ERROR: Frag 323552 has null cid or CIid. Fragment is not in an input unitig!
ERROR: Frag 324752 has null cid or CIid. Fragment is not in an input unitig!
ERROR: Frag 324969 has null cid or CIid. Fragment is not in an input unitig!
ERROR: Frag 325737 has null cid or CIid. Fragment is not in an input unitig!
ERROR: Frag 326154 has null cid or CIid. Fragment is not in an input unitig!
ERROR: Frag 326484 has null cid or CIid. Fragment is not in an input unitig!
ERROR: Frag 326489 has null cid or CIid. Fragment is not in an input unitig!
ERROR: Frag 327514 has null cid or CIid. Fragment is not in an input unitig!
ERROR: Frag 328743 has null cid or CIid. Fragment is not in an input unitig!
ERROR: 868 fragments are not in unitigs.
cgw: Input_CGW.C:426: void ProcessInput(int, int, char**): Assertion `numErrors == 0' failed.
Do you know what might be causing this? I can send you the 6-clonesize/cgw.out file or any other information that you think would be helpful.
Thanks.
Mahul
This is hinting that at least one unitig failed to generate consensus sequence. Look for errors in 5-consensus. Or, remove the *_???.err files and resubmit the consensus.sh script to the grid. It will only recompute unitigs with no consensus sequence.

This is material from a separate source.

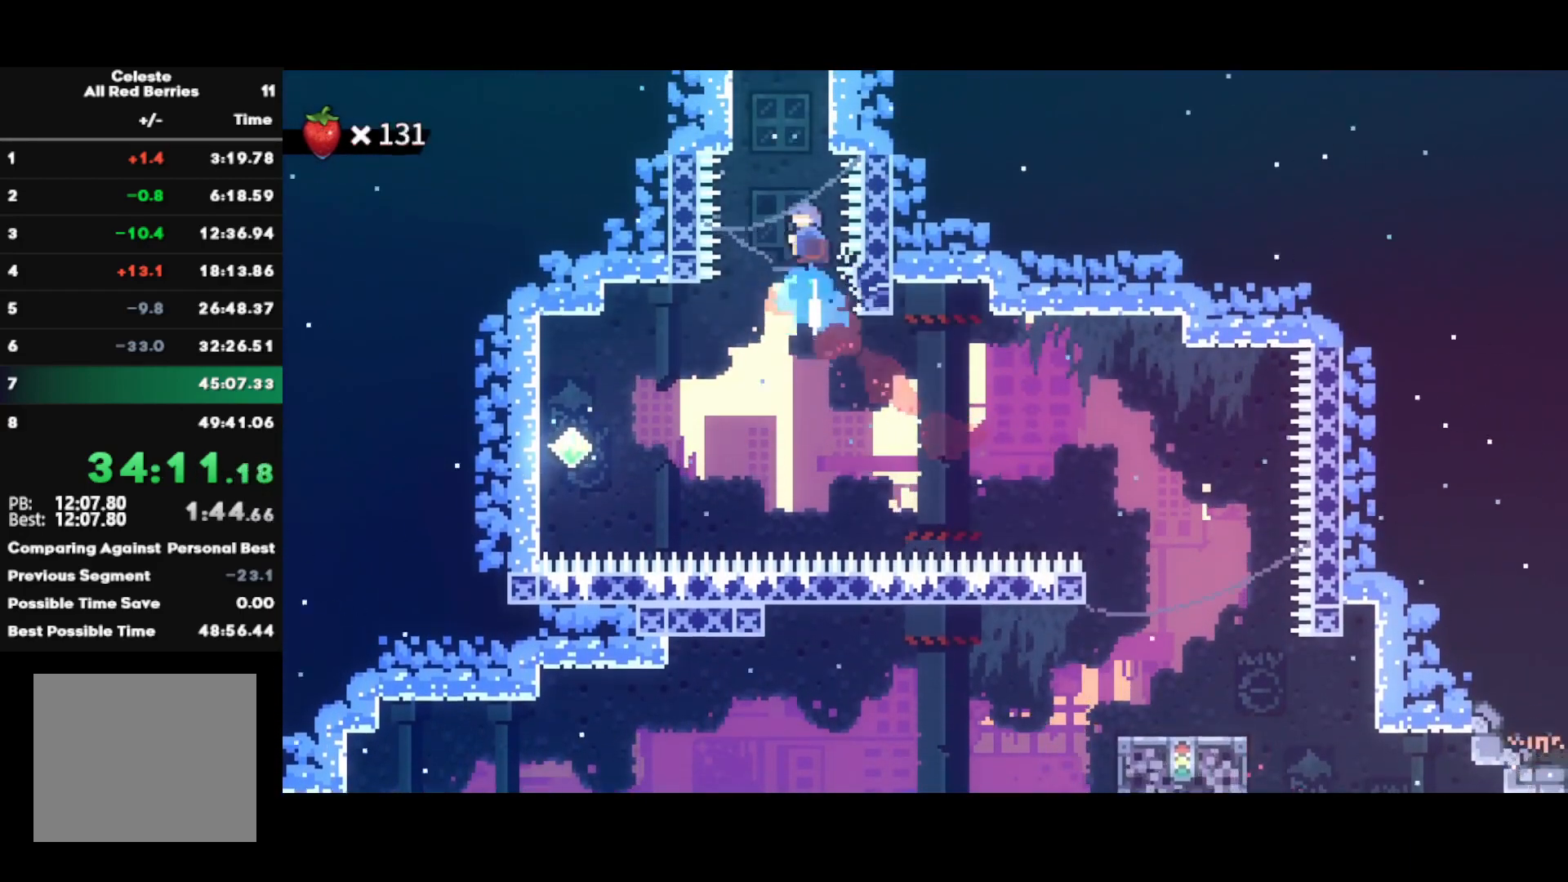
{"buttons": [], "left_stick": "left", "right_stick": "center", "events": [[83, "CROSS", "down"], [83, "left_stick", "left"], [233, "CROSS", "up"]]}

I've seen some rare cases with large contigs (i.e. > 35Mbp) where the PacBio unitig consensus can use over 32GB of ram. What I'd suggest is checking for files named tmp in 5-consensus directory. If you have them, it indicates at least one job failed, most likely out of memory. You can remove those tmp files as well as the .success files corresponding to those partitions (i.e. if there is an asm_001.tmp.fasta then remove asm001.success as well as consensus.success). Then, remove 5-consensus- and 6- and manually run the failed partitions (cd 5-consensus && consensus.sh <failed id="">). Then, you can run the latest runCA*.sh job to resume the assembly.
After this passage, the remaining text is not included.